— Нет, молодые не злые, это старые, как собаки, стали. Молодые везут, да несут, а старые брешут, не престают. Вот, придешь, так свекрови своей и скажи… Молодые всё в работе, да в заботе, а мы старые им всё покоя не даем. Ну, лезь на печку, ножки-то у тебя все мокрые, погреешься, лезь на печку, и мы с тобой поговорим.
У меня сразу слезы градом и полились. Я забралась к бабушке Анне, а она, ничего не спрашивая, сама назвала имя моего мужа:
— Вот он, Егор-то твой, тебя любил, да вон как жалел, а вот Бог у тебя его взял, а Он, Господь-то, неизменный, никогда тебя теперь не оставит и не покинет. Ну вот, ты к нам пришла — пришла… если я тебе словечко скажу, и ты одно мое словечко положишь к сердечку — будешь христианочкой. А два словечка положишь к своему сердечку — будешь православная христианочка. А если три словечка мои упомнишь, то будешь истинно православная христианочка.
Я плачу, слезы градом льются, а сама не пойму от чего, от скорби ли или от чего еще.
— Ну об чём ты плачешь? Слезы-то, они разные бывают, — спрашивает она.
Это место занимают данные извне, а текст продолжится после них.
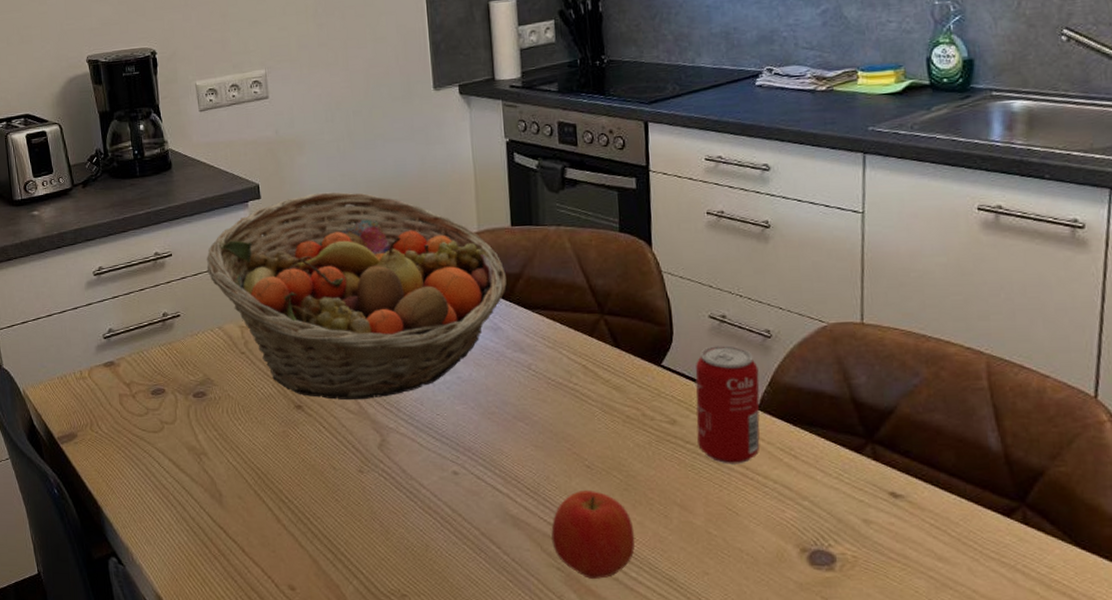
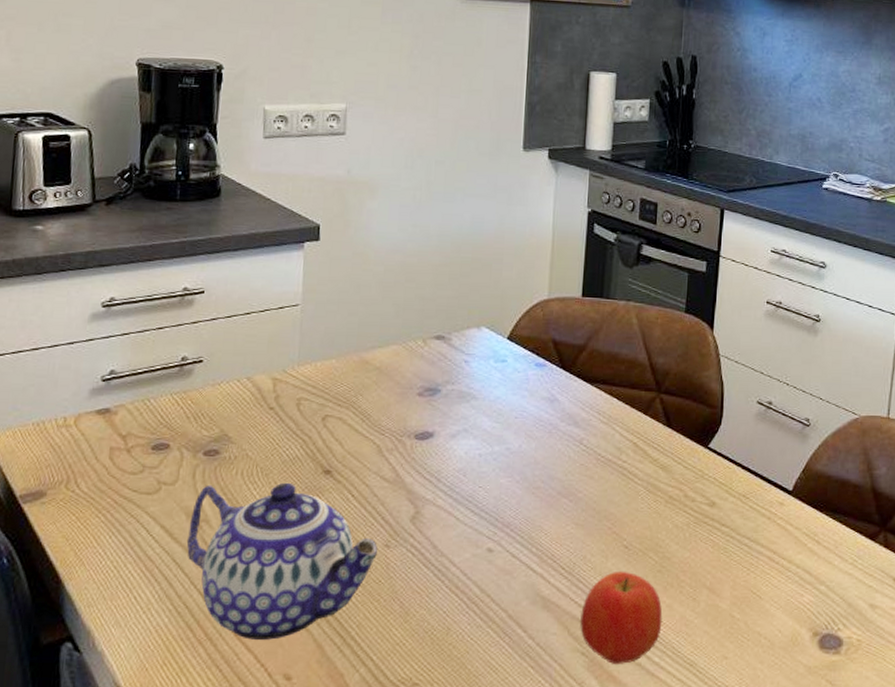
teapot: none [191,418,353,555] -> present [186,483,377,640]
fruit basket: present [206,192,507,401] -> none [243,241,570,468]
beverage can: present [695,345,760,464] -> none [733,431,795,548]

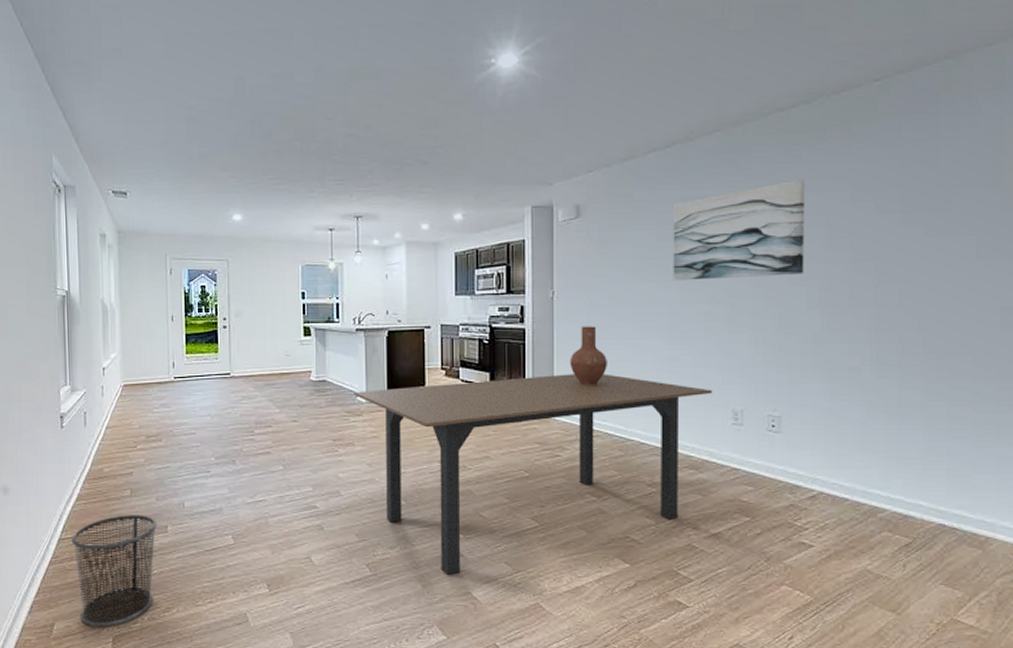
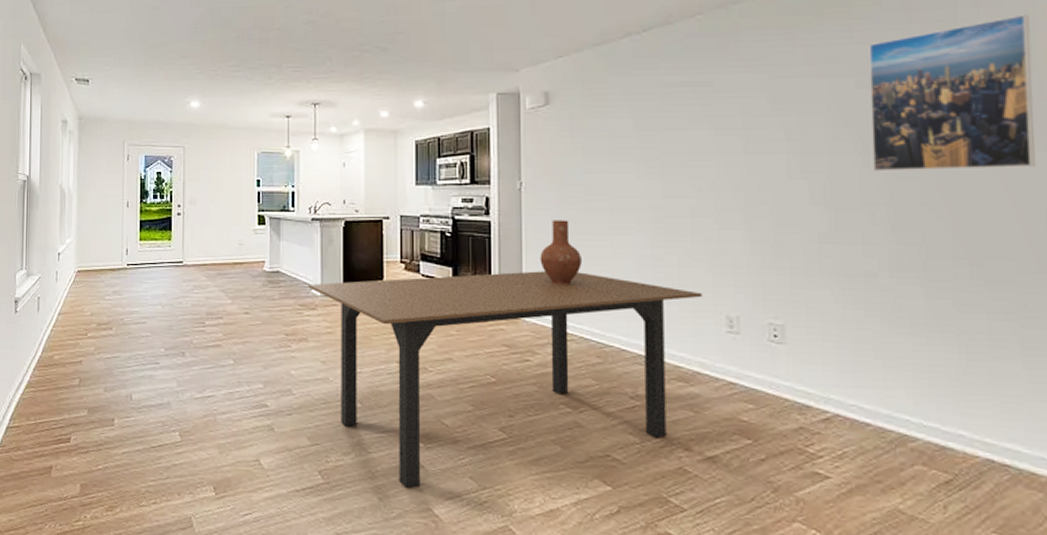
waste bin: present [71,515,157,627] -> none [19,405,104,523]
wall art: present [673,179,805,281] -> none [652,64,804,172]
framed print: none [862,134,999,278] -> present [868,14,1035,172]

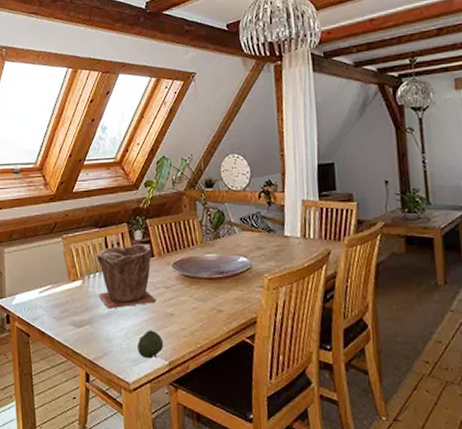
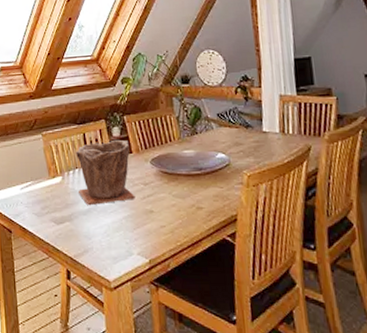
fruit: present [137,330,164,359] -> none [117,227,144,257]

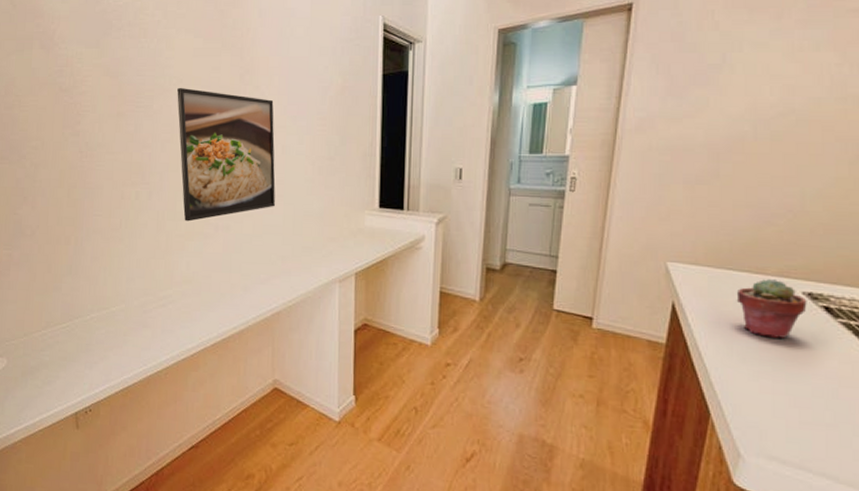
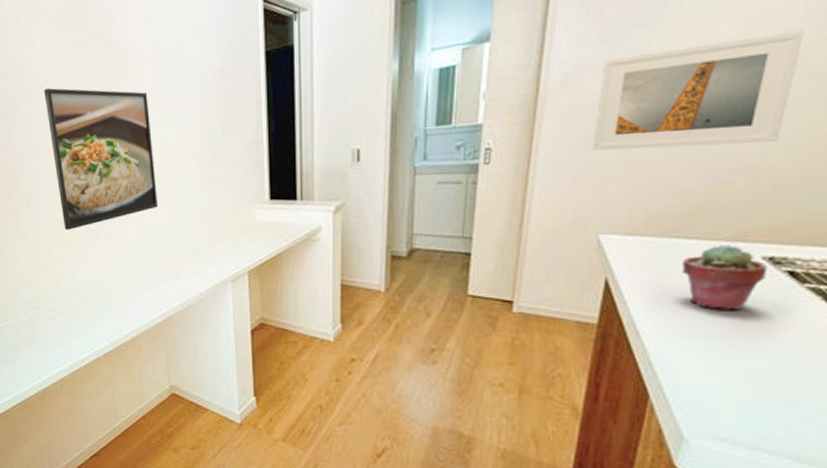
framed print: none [661,101,831,192] -> present [592,30,805,150]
— Бабушка Анна, да я не знаю, о чем.
Она подводит меня к иконе явления Богородицы преподобному Серафиму и говорит:
— Ну, вот видишь, Царица Небесная явилась преподобному, а он ей сказал: «Легче мне с двенадцатью девами управиться, нежели с одной вдовой, их я на молитву поставлю, а у вдовы в голове муж, дети…» Так вот, если ты свое вдовство сохранишь, себя сохранишь, то вдовство твое превысит девство.
Я так обрадовалась и утешилась, что летела домой, как на крыльях. На прощание бабушка Анна мне сказала:
— Ну, каменьев еще наберешь, грехов еще наберешь — приходи опять.
Так стала я посещать Ванькину гору».
Подобным образом помогала ближним мать Анна. Этой же вдове она однажды пропела кант, который по смыслу соответствовал ее жизни и был пророческим. Удивительно, что из всех слышанных кантов, так часто звучавших в доме Петриных, женщина эта не могла запомнить и двух строк, а этот сразу же лег на сердце и запомнился полностью на всю жизнь.
Другой женщине, переносившей очень тяжелые испытания и безмерно скорбевшей, мать Анна сказала:
— Здесь, на земле, можно терпеть все. Ты теперь стоишь одной ногой на земле, а одной — в огне, а там те, кто в огне, нестерпимо мучаются и страдают.
Слова старицы были очень действенны, так как ее мудрость соединялась с даром прозорливости, поэтому никто не уходил от нее неутешенным. Часто она говорила «стишками». Так верующие люди называли ее выражения, сказанные в рифму. Например, утешая терпящих поношения, мать Анна могла сказать: «Когда ругают — грехи снимают, а если бьют — на Небе венцы льют». Или тем, кто шел узким путем, неся свой крест: «Вы в миру низки, а у Бога близки». Приучая своих близких к терпению скорбей, Анна Дмитриевна всегда подчеркивала, что главное, к чему должен стремиться человек в своей жизни, — это к сердечному смирению и покорности воле Божией.
Для очень многих мать Анна была руководителем и наставницей, но с возрастом силы ее истощались, сказывались годы напряженного подвига. Как-то она сказала доброй и благочестивой вдове, жившей после смерти своего мужа в селе Токареве, которое вплотную примыкает к Польному Ялтуново:
— Марья, Марья, ведь у меня хвост тянется на восемьдесят верст, но он мне стал уже тяжел, давай я тебе половину отрублю.
Говоря так, старица имела в виду людей, к ней приходящих со всей округи, в том числе странных и нищих, во множестве стекавшихся в дом Петриных. С тех пор эта Мария стала принимать к себе юродивых и блаженных. У нее многие жили и умирали, многих Мария кормила и утешала. Фамилия этой женщины была Селиванова. Очень добрая и благоговейная, она за свое милостивое сердце сподобилась от Господа дара рассуждения. Как-то одной девице, поступавшей на работу в Вышенскую больницу для умалишенных, тетя Маша сказала:
— Работай — не гордись, а будут наваливать — горбись. Про работающих в этой больнице она говорила:
— У тех, кто хорошо ухаживает за больными, — венцы на голове, а у тех, кто плохо, — на шее.